I
En los tiempos en que las ruecas zumbaban activamente en las granjas, en
que las mismas grandes damas, vestidas de sedas y encajes, tenían sus
pequeñas ruecas de encina lustrada, a veces se veía, ya sea en los
caminos de los distritos apartados, ya sea en el seno profundo de las
colinas, a ciertos hombres pálidos y enclenques que, comparados con las
gentes vigorosas de los campos, parecían ser los últimos vestigios de
una raza desheredada.
El perro del pastor ladraba furioso cuando uno de esos hombres de
fisonomía extraña aparecía en las alturas, y su fisonomía extraña se
destacaba negra sobre el cielo, en el ocaso breve del sol de invierno;
porque, ¿a qué perro no incomoda una persona encorvada bajo el peso de
un fardo?
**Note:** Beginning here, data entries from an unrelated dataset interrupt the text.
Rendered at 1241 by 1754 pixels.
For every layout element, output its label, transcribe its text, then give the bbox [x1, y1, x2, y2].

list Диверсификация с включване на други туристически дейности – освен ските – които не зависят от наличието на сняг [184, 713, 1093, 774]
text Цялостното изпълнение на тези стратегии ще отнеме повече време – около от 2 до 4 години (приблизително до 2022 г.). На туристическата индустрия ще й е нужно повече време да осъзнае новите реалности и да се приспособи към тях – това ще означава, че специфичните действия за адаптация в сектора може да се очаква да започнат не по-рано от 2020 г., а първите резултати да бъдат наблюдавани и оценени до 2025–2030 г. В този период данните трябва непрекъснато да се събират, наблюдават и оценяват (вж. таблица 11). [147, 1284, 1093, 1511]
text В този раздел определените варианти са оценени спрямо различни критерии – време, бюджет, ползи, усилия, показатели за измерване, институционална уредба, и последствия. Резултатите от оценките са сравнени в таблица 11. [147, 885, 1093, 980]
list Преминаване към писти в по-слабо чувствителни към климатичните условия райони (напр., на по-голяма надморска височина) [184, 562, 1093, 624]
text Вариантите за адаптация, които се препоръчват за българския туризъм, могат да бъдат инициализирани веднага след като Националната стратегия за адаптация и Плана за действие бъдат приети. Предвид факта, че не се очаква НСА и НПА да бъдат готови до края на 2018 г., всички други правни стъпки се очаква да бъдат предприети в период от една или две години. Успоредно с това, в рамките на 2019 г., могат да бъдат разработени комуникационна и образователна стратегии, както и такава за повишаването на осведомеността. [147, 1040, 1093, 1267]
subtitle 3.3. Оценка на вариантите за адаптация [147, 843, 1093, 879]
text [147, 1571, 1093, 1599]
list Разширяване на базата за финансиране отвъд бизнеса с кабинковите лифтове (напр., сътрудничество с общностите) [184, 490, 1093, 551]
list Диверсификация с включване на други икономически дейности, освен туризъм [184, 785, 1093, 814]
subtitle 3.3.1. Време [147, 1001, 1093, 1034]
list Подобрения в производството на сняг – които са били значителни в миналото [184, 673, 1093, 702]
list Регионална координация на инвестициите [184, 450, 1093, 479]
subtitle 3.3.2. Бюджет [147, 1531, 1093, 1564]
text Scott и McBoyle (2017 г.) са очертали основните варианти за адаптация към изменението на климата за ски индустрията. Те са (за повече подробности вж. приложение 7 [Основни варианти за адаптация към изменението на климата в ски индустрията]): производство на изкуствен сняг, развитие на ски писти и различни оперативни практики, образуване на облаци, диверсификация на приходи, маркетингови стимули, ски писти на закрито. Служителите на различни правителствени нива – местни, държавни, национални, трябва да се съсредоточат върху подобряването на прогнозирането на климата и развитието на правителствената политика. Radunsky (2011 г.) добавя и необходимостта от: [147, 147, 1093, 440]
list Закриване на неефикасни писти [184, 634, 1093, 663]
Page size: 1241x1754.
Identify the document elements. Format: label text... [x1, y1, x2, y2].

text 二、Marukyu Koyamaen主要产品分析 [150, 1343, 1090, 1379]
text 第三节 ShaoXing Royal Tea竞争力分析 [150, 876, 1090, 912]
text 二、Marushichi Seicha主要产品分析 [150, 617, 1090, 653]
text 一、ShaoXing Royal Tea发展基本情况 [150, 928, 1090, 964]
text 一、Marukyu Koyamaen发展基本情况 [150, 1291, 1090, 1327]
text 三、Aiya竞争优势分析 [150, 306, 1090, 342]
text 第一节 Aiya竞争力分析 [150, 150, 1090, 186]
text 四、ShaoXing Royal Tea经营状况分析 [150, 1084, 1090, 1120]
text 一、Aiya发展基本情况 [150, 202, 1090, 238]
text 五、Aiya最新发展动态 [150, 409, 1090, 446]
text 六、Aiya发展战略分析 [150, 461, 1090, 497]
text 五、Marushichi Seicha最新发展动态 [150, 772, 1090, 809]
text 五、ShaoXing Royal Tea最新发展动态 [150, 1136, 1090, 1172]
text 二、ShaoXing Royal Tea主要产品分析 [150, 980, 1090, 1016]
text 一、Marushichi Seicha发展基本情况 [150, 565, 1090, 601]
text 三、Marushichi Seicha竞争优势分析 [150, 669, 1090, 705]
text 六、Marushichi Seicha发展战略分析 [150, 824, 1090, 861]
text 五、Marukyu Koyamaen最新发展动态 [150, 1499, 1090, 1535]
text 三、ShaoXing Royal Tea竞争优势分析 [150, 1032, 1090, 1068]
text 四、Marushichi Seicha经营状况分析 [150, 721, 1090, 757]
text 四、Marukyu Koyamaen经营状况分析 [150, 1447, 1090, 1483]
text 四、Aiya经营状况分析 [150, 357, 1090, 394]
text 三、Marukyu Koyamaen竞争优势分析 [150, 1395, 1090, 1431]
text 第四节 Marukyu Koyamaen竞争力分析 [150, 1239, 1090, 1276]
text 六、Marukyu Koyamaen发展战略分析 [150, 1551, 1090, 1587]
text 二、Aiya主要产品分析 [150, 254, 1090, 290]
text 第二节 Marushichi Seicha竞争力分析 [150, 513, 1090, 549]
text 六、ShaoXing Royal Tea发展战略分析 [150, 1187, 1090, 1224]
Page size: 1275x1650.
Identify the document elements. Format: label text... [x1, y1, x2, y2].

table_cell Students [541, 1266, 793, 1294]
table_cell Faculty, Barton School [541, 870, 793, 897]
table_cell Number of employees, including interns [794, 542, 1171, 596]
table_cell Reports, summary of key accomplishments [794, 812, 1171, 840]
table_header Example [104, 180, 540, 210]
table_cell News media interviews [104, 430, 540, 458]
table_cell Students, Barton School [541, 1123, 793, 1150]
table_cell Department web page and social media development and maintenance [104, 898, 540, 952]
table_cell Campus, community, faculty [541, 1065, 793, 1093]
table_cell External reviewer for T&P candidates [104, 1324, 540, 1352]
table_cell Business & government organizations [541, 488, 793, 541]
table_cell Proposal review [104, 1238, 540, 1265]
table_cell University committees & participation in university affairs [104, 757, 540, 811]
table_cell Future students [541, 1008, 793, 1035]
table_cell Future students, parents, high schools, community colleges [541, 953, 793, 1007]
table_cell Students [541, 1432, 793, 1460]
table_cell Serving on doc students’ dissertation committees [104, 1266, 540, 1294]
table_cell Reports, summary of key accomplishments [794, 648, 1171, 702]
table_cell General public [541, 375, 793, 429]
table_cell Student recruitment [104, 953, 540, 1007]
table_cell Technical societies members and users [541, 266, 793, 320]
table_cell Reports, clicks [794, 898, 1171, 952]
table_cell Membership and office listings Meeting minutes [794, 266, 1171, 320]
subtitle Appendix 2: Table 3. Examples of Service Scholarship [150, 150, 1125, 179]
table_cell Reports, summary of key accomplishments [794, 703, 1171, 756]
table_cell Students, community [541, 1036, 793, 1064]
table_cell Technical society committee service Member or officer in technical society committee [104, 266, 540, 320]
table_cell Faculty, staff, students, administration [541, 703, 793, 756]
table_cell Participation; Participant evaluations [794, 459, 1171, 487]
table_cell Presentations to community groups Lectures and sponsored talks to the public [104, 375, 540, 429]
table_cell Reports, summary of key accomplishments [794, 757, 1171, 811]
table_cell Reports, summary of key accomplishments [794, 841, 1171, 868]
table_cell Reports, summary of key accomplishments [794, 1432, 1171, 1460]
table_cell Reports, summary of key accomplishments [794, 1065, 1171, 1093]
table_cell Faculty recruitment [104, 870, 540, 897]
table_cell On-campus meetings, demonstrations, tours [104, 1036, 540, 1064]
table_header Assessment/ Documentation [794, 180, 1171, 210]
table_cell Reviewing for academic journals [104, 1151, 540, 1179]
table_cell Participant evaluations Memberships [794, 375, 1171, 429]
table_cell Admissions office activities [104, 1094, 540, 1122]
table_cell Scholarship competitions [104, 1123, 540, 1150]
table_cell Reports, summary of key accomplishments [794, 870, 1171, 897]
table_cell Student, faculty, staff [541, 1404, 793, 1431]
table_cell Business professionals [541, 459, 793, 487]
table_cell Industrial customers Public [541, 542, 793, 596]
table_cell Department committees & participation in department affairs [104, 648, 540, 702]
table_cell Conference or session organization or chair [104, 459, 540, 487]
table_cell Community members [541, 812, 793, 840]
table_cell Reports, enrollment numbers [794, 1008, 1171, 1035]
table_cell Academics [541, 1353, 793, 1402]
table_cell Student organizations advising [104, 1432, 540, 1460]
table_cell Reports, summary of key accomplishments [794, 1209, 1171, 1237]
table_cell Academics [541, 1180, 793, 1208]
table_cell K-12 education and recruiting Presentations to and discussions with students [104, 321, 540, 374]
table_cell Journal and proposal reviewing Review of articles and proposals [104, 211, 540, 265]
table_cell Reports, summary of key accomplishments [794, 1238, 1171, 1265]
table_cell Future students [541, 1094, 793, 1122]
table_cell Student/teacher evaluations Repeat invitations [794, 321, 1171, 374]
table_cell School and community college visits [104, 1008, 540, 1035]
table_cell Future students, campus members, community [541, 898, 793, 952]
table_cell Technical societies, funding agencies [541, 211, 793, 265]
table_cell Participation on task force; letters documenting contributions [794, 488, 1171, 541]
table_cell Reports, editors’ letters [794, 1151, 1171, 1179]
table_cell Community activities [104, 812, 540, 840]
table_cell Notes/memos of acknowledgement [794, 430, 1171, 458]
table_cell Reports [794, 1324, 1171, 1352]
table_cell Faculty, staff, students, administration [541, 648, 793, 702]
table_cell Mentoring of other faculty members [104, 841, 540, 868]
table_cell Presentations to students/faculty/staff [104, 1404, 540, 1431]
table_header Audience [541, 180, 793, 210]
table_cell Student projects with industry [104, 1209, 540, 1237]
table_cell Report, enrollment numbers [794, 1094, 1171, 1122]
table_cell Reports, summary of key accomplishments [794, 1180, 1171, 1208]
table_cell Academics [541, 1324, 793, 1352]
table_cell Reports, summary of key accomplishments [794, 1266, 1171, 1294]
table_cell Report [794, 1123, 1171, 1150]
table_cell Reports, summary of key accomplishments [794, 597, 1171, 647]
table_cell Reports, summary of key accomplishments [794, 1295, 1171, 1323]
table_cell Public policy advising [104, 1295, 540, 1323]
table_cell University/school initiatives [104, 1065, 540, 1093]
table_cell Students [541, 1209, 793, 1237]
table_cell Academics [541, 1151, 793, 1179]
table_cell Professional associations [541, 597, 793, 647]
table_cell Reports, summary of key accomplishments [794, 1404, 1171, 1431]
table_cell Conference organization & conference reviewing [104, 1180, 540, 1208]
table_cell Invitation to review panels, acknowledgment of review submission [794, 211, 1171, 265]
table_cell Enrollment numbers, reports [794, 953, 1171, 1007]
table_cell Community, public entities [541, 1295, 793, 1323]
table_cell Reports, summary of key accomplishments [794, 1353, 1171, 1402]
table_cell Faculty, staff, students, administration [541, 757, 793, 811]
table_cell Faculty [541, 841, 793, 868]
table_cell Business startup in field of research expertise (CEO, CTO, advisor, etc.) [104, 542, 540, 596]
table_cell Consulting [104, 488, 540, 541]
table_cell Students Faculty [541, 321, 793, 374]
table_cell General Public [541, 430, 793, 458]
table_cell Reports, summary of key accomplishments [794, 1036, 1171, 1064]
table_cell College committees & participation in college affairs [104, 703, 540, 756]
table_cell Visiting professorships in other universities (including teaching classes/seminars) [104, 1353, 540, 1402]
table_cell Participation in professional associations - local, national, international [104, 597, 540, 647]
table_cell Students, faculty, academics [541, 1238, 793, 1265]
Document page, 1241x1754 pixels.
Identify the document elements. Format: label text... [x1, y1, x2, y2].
Y aquellos hombres pálidos rara vez salían de su aldea sin
aquella carga misteriosa.
El propio pastor, bien que tuviera buenas razones para creer que la
bolsa sólo contenía hilo de lino, si no largas piezas de lienzo tejidas
con ese hilo, no estaba muy seguro de que aquel oficio de tejedor, por
indispensable que fuera, pudiera ejercerse sin el auxilio del espíritu
maligno.
En aquella época remota, la superstición acompañaba a todo individuo o a
todo hecho un tanto extraño. Y para que una cosa pareciera tal, bastaba
que se repitiera periódica o accidentalmente, como las visitas del
buhonero o del afilador.
Nadie sabía dónde vivían aquellos hombres errantes, ni de quién
descendían; y, ¿cómo podría decirse quiénes eran, a menos de conocer a
alguien que supiera quiénes eran su padre y su madre?